Texto fuente:
-=-=-
De Pardeza cuentan que es devoto, a partes iguales, de Maradona y de Borges, dos argentinos que cada uno en su especie coincidieron en apuntar que Dios es redondo o, al menos, esférico. Tanto o más que por sus goles en el Madrid y en el Zaragoza y por sus aciertos como ejecutivo futbolístico, Pardeza encuentra acomodo en las hemerotecas por su monumental reivindicación de la figura de González Ruano, aquel escritor de periódicos, autor de más de treinta mil columnas, por cuya necrológica le otorgaron a Jaime Campmany el «Mariano de Cavia».
-=-=-
Material enumerado:
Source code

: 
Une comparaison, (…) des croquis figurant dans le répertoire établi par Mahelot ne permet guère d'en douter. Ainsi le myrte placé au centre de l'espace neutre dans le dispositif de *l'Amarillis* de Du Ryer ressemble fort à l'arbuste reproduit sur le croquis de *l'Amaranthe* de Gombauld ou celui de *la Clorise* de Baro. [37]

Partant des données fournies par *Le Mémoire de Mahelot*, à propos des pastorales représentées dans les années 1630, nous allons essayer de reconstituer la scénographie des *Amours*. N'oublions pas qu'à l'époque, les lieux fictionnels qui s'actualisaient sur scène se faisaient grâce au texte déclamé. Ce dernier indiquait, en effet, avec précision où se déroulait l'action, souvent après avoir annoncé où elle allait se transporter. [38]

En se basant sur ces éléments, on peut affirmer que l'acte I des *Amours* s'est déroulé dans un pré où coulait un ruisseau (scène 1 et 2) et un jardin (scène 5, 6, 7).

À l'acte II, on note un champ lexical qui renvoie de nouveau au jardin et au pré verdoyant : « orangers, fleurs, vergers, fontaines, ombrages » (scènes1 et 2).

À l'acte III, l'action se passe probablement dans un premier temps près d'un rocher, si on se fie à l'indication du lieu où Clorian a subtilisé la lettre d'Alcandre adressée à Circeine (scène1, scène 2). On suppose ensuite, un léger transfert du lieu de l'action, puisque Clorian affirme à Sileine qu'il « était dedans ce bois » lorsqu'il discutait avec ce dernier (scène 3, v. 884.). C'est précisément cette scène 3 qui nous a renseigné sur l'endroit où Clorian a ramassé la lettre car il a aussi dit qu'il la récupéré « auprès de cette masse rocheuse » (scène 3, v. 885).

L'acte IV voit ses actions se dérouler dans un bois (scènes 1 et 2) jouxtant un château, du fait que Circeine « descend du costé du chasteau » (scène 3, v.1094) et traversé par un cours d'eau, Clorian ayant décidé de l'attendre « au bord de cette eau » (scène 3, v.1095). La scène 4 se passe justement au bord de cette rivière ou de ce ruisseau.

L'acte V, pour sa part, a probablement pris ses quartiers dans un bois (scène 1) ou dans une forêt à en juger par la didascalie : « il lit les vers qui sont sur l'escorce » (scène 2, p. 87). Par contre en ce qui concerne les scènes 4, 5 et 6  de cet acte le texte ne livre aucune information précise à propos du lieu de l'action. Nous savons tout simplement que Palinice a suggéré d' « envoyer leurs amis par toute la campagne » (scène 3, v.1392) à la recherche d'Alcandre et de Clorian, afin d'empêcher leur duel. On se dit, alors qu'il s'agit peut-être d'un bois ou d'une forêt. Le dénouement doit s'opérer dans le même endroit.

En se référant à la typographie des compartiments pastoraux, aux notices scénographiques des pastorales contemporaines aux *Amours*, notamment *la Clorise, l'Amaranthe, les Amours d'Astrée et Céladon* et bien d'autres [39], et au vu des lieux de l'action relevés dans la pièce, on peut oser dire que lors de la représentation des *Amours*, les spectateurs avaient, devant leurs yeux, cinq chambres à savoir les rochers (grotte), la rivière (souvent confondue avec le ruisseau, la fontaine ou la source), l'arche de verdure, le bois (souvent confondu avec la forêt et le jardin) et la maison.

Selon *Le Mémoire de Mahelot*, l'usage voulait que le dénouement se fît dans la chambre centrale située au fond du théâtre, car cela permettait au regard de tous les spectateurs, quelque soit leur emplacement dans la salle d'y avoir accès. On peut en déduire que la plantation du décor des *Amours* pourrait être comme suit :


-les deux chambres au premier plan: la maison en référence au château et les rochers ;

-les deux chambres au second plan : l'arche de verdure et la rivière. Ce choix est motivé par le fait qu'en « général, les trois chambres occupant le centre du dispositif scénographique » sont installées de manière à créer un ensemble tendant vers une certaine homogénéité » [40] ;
-=-=-
Tareas:
1. Reescriba como lista el párrafo del texto sobre Pardeza que empieza por «De Pardeza cuentan que es devoto» y conserve sus datos principales.
2. Según el texto sobre Pardeza, ¿cuántas columnas escribió González Ruano?
Para resolver las tareas, base sus respuestas únicamente en el texto sobre Pardeza.

Respuestas por tarea:
1.
- Se cuenta que Pardeza es devoto, por igual, de Maradona y de Borges, dos argentinos que coincidieron en apuntar que Dios es redondo o, al menos, esférico.
- Destacó por sus goles en el Madrid y en el Zaragoza y por sus aciertos como ejecutivo futbolístico.
- Tanto o más figura en las hemerotecas por su monumental reivindicación de González Ruano, escritor de periódicos y autor de más de treinta mil columnas.
- Por la necrológica de González Ruano se le otorgó a Jaime Campmany el «Mariano de Cavia».

2. Más de treinta mil.